_Work task_. Return every line of the data exactly as it appears.

_Supplied data_.
==============================

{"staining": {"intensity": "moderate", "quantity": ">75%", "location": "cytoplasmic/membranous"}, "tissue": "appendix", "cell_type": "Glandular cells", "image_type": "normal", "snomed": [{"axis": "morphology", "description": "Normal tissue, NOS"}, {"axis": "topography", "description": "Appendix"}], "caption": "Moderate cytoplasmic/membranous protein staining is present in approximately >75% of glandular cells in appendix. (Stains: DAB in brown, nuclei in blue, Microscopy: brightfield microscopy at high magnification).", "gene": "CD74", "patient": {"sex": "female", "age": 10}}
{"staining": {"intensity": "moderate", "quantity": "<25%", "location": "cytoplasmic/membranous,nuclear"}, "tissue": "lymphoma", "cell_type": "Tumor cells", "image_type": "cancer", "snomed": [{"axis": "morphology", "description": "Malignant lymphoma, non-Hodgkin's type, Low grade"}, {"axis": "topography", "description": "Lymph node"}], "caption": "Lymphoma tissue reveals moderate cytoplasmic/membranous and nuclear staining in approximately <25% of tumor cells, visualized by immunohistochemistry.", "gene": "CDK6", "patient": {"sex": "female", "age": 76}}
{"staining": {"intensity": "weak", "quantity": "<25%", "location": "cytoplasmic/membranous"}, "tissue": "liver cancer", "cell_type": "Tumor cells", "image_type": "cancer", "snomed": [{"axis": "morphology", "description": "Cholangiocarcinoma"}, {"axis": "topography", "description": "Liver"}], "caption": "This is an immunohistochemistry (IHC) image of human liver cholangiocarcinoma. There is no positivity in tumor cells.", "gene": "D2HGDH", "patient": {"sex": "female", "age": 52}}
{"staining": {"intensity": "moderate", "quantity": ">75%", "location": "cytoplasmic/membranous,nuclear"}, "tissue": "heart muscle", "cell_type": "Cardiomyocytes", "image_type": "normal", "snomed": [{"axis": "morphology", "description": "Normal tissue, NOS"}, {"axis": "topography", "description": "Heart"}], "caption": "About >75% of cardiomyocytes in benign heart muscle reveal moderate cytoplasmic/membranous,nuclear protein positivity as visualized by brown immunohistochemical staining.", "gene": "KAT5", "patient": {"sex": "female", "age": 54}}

==============================

_Solution to this exercise_.
{"staining": {"intensity": "moderate", "quantity": ">75%", "location": "cytoplasmic/membranous"}, "tissue": "appendix", "cell_type": "Glandular cells", "image_type": "normal", "snomed": [{"axis": "morphology", "description": "Normal tissue, NOS"}, {"axis": "topography", "description": "Appendix"}], "caption": "Moderate cytoplasmic/membranous protein staining is present in approximately >75% of glandular cells in appendix. (Stains: DAB in brown, nuclei in blue, Microscopy: brightfield microscopy at high magnification).", "gene": "CD74", "patient": {"sex": "female", "age": 10}}
{"staining": {"intensity": "moderate", "quantity": "<25%", "location": "cytoplasmic/membranous,nuclear"}, "tissue": "lymphoma", "cell_type": "Tumor cells", "image_type": "cancer", "snomed": [{"axis": "morphology", "description": "Malignant lymphoma, non-Hodgkin's type, Low grade"}, {"axis": "topography", "description": "Lymph node"}], "caption": "Lymphoma tissue reveals moderate cytoplasmic/membranous and nuclear staining in approximately <25% of tumor cells, visualized by immunohistochemistry.", "gene": "CDK6", "patient": {"sex": "female", "age": 76}}
{"staining": {"intensity": "weak", "quantity": "<25%", "location": "cytoplasmic/membranous"}, "tissue": "liver cancer", "cell_type": "Tumor cells", "image_type": "cancer", "snomed": [{"axis": "morphology", "description": "Cholangiocarcinoma"}, {"axis": "topography", "description": "Liver"}], "caption": "This is an immunohistochemistry (IHC) image of human liver cholangiocarcinoma. There is no positivity in tumor cells.", "gene": "D2HGDH", "patient": {"sex": "female", "age": 52}}
{"staining": {"intensity": "moderate", "quantity": ">75%", "location": "cytoplasmic/membranous,nuclear"}, "tissue": "heart muscle", "cell_type": "Cardiomyocytes", "image_type": "normal", "snomed": [{"axis": "morphology", "description": "Normal tissue, NOS"}, {"axis": "topography", "description": "Heart"}], "caption": "About >75% of cardiomyocytes in benign heart muscle reveal moderate cytoplasmic/membranous,nuclear protein positivity as visualized by brown immunohistochemical staining.", "gene": "KAT5", "patient": {"sex": "female", "age": 54}}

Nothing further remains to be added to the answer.